The US House of Representatives narrowly rejected a challenge to the National Security Agency’s secret collection of hundreds of millions of Americans’ phone records after a fierce debate pitting privacy rights against the government’s efforts to thwart terrorism.  Wednesday night’s 217-205 vote was unlikely to be the final word on government intrusion to defend the nation and Americans’ civil liberties.  

A vote marked the first chance for lawmakers to take a stand on the secret surveillance programme since former NSA systems analyst Edward Snowden leaked classified documents last month that spelled out the monumental scope of the government’s activities.  

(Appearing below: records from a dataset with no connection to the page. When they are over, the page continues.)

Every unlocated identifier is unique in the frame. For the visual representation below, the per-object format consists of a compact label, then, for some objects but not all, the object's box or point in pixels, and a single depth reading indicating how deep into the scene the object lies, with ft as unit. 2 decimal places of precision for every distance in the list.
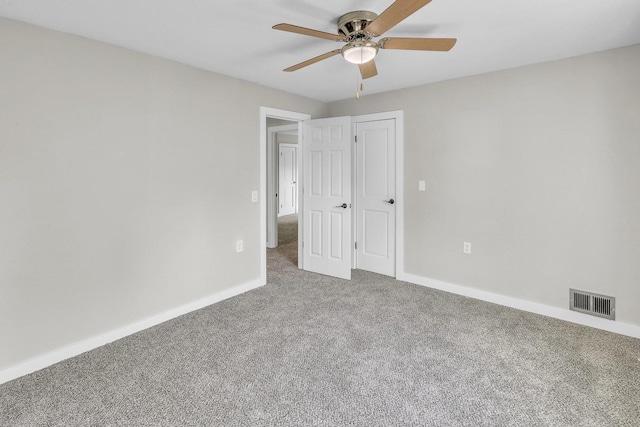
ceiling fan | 5.64
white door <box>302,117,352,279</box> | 12.97
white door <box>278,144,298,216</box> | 29.62
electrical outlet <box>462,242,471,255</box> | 11.24
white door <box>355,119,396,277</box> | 13.03
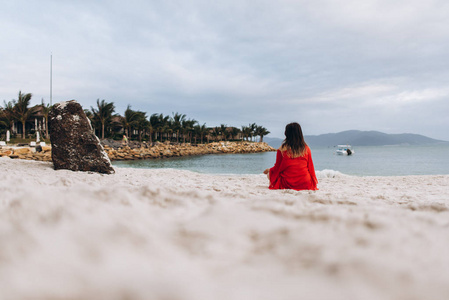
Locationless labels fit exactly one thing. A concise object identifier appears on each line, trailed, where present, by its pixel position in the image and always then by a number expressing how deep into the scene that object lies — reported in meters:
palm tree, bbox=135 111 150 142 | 41.78
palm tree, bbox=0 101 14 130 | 30.72
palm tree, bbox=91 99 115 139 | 36.34
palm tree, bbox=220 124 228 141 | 66.75
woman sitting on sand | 4.52
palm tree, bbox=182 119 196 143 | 53.12
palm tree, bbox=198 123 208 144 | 59.22
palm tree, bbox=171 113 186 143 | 49.94
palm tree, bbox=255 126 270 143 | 73.38
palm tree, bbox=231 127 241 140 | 69.75
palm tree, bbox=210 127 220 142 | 65.78
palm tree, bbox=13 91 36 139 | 30.34
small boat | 43.21
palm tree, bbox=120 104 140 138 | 40.78
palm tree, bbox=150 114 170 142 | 45.89
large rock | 6.48
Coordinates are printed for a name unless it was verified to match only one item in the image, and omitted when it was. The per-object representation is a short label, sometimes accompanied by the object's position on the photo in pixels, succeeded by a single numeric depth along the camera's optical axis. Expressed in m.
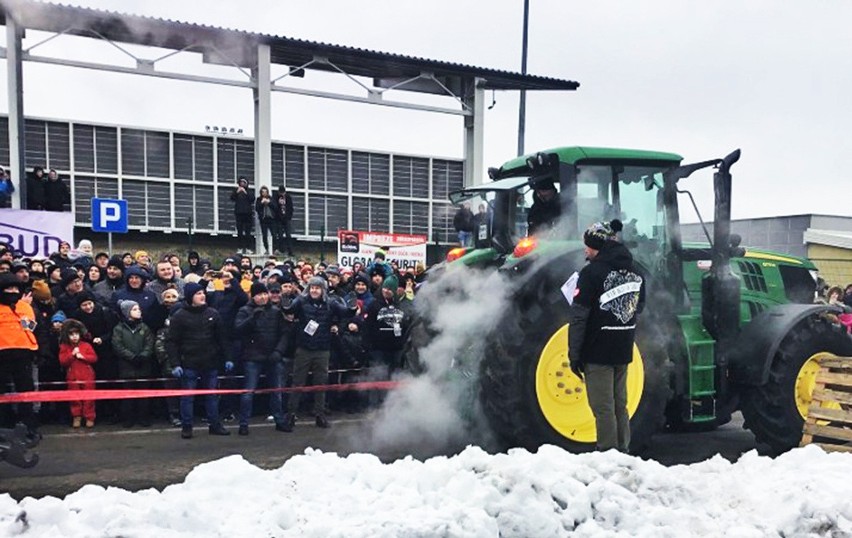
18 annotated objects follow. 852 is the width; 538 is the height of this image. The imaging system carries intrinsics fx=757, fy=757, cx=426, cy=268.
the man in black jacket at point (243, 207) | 14.96
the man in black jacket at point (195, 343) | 7.90
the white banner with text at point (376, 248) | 14.16
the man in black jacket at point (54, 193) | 13.02
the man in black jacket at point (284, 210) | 14.96
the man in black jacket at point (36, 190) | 12.91
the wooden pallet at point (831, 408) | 5.71
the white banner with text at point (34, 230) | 10.44
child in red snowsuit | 7.90
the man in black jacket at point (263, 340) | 8.20
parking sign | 13.06
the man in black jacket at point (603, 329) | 5.10
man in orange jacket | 6.48
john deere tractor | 5.71
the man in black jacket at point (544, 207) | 6.34
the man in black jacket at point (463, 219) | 7.24
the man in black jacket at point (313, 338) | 8.23
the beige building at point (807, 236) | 19.93
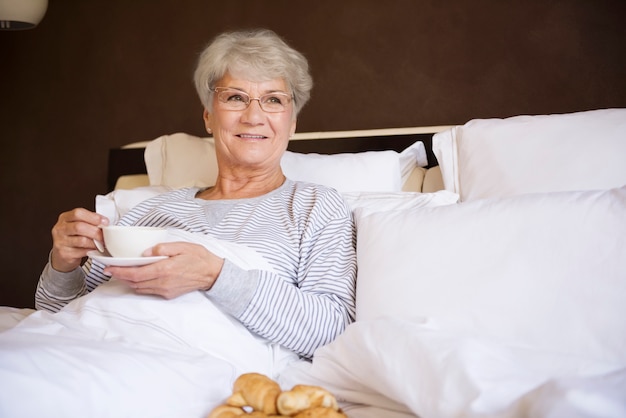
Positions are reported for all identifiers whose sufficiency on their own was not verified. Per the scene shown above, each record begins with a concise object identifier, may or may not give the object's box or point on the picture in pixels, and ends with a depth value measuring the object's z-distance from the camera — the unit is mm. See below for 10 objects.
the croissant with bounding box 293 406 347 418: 976
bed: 1015
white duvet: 1060
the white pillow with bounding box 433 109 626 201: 1646
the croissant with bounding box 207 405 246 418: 1023
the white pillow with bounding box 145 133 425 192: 2123
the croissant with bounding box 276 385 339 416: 993
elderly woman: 1428
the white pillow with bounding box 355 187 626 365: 1237
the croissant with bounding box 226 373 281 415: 1019
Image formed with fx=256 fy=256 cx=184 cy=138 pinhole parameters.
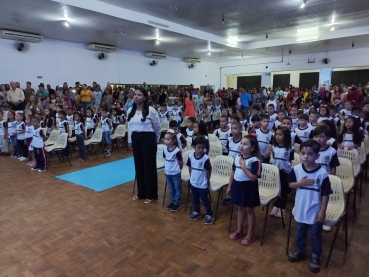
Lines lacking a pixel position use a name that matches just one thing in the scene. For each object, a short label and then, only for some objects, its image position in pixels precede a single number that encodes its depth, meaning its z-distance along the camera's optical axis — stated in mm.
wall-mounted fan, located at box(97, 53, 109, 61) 11477
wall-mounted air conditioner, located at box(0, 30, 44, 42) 8316
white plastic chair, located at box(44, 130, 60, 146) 5910
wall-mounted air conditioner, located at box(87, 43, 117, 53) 10789
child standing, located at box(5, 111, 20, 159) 6250
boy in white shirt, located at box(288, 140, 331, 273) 2068
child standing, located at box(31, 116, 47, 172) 5203
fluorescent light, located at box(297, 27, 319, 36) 9709
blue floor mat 4422
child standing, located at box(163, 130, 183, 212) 3295
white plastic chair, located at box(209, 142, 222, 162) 4055
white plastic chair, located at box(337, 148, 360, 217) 3262
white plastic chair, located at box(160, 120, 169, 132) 7453
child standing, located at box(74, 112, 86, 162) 5863
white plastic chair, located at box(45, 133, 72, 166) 5447
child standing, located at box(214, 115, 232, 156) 4082
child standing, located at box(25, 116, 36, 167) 5562
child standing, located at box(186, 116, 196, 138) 4606
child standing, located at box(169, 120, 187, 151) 3927
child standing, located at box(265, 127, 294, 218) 3008
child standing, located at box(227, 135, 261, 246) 2439
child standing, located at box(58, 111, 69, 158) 5984
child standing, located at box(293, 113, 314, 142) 4070
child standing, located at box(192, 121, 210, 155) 3984
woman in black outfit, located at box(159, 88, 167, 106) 11485
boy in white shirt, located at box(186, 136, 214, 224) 2945
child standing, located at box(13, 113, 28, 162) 6020
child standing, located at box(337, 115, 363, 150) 3678
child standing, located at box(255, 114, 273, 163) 3723
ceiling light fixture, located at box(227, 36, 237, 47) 11250
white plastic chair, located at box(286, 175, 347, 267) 2217
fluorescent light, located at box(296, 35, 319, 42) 10451
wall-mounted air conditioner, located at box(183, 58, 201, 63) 15588
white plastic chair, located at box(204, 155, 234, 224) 3141
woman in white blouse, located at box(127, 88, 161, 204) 3385
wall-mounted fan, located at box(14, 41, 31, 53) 9055
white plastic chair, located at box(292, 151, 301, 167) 3277
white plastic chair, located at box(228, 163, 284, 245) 2677
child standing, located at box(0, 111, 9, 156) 6359
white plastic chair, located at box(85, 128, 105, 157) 6103
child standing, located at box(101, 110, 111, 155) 6598
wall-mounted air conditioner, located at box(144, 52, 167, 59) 13195
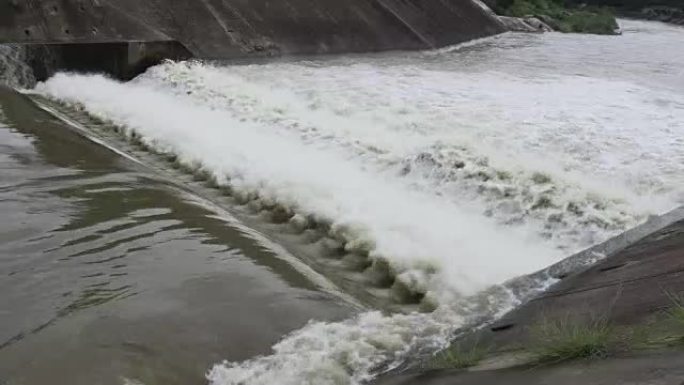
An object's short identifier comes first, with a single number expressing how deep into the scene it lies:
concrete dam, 3.51
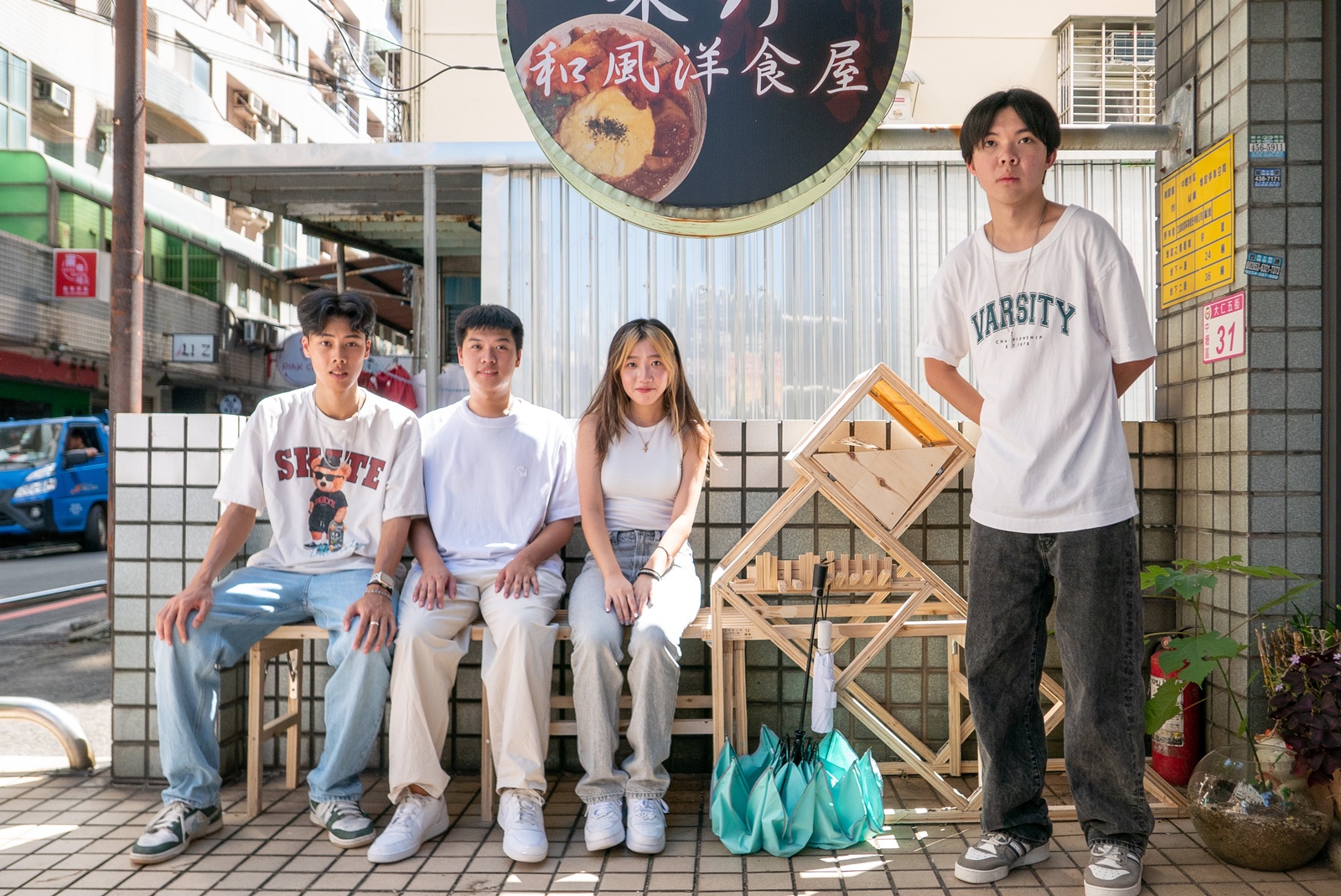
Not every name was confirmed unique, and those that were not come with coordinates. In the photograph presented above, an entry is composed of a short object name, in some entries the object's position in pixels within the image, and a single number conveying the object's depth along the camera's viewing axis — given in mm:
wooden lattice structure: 2969
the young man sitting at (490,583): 2857
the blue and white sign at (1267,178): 3062
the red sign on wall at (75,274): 16000
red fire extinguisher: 3258
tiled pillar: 3035
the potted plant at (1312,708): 2535
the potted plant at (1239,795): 2570
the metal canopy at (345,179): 6152
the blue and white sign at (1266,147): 3061
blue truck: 12438
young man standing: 2418
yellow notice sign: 3178
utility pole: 5918
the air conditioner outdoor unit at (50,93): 18422
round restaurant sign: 3006
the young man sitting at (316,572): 2885
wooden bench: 3018
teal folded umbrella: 2740
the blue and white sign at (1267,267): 3035
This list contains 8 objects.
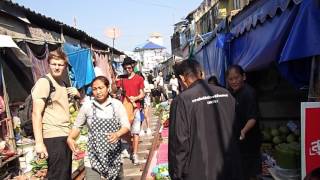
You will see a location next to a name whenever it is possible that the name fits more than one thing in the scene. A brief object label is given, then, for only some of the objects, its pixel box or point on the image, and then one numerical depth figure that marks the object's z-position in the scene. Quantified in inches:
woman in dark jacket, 138.7
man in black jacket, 103.7
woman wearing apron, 123.5
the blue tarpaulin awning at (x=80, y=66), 331.4
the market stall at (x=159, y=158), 179.3
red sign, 109.3
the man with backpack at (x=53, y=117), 116.5
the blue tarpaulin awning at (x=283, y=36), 114.2
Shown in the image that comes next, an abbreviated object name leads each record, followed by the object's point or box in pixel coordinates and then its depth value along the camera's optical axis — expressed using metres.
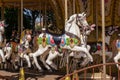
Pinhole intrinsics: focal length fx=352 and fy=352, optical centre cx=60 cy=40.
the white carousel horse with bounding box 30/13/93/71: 8.65
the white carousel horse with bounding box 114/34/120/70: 8.73
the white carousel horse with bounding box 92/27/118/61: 9.81
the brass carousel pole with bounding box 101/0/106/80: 7.72
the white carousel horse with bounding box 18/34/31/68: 10.20
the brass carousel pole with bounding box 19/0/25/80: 8.84
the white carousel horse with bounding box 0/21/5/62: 10.16
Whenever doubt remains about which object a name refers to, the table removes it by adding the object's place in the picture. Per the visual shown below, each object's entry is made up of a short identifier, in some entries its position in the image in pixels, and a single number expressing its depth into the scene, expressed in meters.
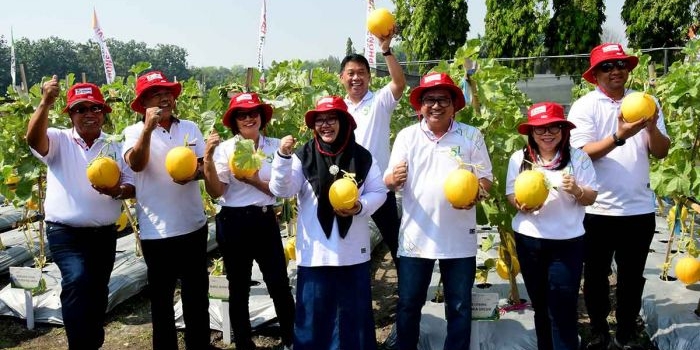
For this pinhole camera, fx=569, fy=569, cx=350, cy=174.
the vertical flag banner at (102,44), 10.73
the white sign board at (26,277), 5.09
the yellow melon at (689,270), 4.89
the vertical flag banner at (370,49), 10.47
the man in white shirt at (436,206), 3.42
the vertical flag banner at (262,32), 9.67
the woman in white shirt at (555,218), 3.43
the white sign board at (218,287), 4.49
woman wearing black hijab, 3.40
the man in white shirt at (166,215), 3.77
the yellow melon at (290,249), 6.00
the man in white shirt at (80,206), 3.77
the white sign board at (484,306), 3.67
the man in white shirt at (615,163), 3.81
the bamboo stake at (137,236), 6.02
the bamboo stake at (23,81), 5.32
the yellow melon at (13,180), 6.57
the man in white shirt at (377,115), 4.24
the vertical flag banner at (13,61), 9.21
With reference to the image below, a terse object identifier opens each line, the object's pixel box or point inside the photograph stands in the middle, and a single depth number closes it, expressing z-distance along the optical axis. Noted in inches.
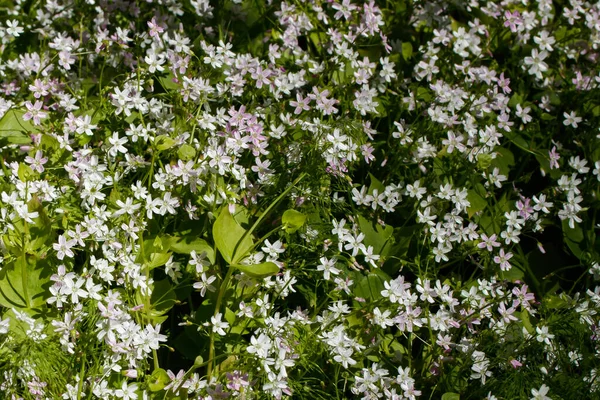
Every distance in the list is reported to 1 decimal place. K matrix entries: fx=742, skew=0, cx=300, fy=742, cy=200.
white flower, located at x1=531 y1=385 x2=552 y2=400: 86.2
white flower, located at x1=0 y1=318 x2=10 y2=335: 81.6
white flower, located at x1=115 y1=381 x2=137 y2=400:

Republican Rep. Justin Amash had challenged the programme as an indiscriminate collection of phone records, saying his effort was to defend the US Constitution and ‘defend the privacy of every American.’  
His measure, offered as an addition to a $598.3 billion defense spending bill for 2014, would have canceled the statutory authority for the NSA programme, ending the agency’s ability to collect phone records and metadata under the USA Patriot Act unless it identified an individual under investigation.  
The issue created unusual political coalitions in Washington, with the Obama administration, national security leaders in Congress and the Republican establishment facing off against libertarian-leaning conservatives and some liberal Democrats.  

The measure faces strong opposition in the Senate and from the White House and is unlikely to survive in a final spending bill.  ‘Have 12 years gone by and our memories faded so badly that we forgot what happened on Sept. 11?’ Rep. Mike Rogers, the Republican chairman of the Intelligence committee, said in pleading with his colleagues to back the programme.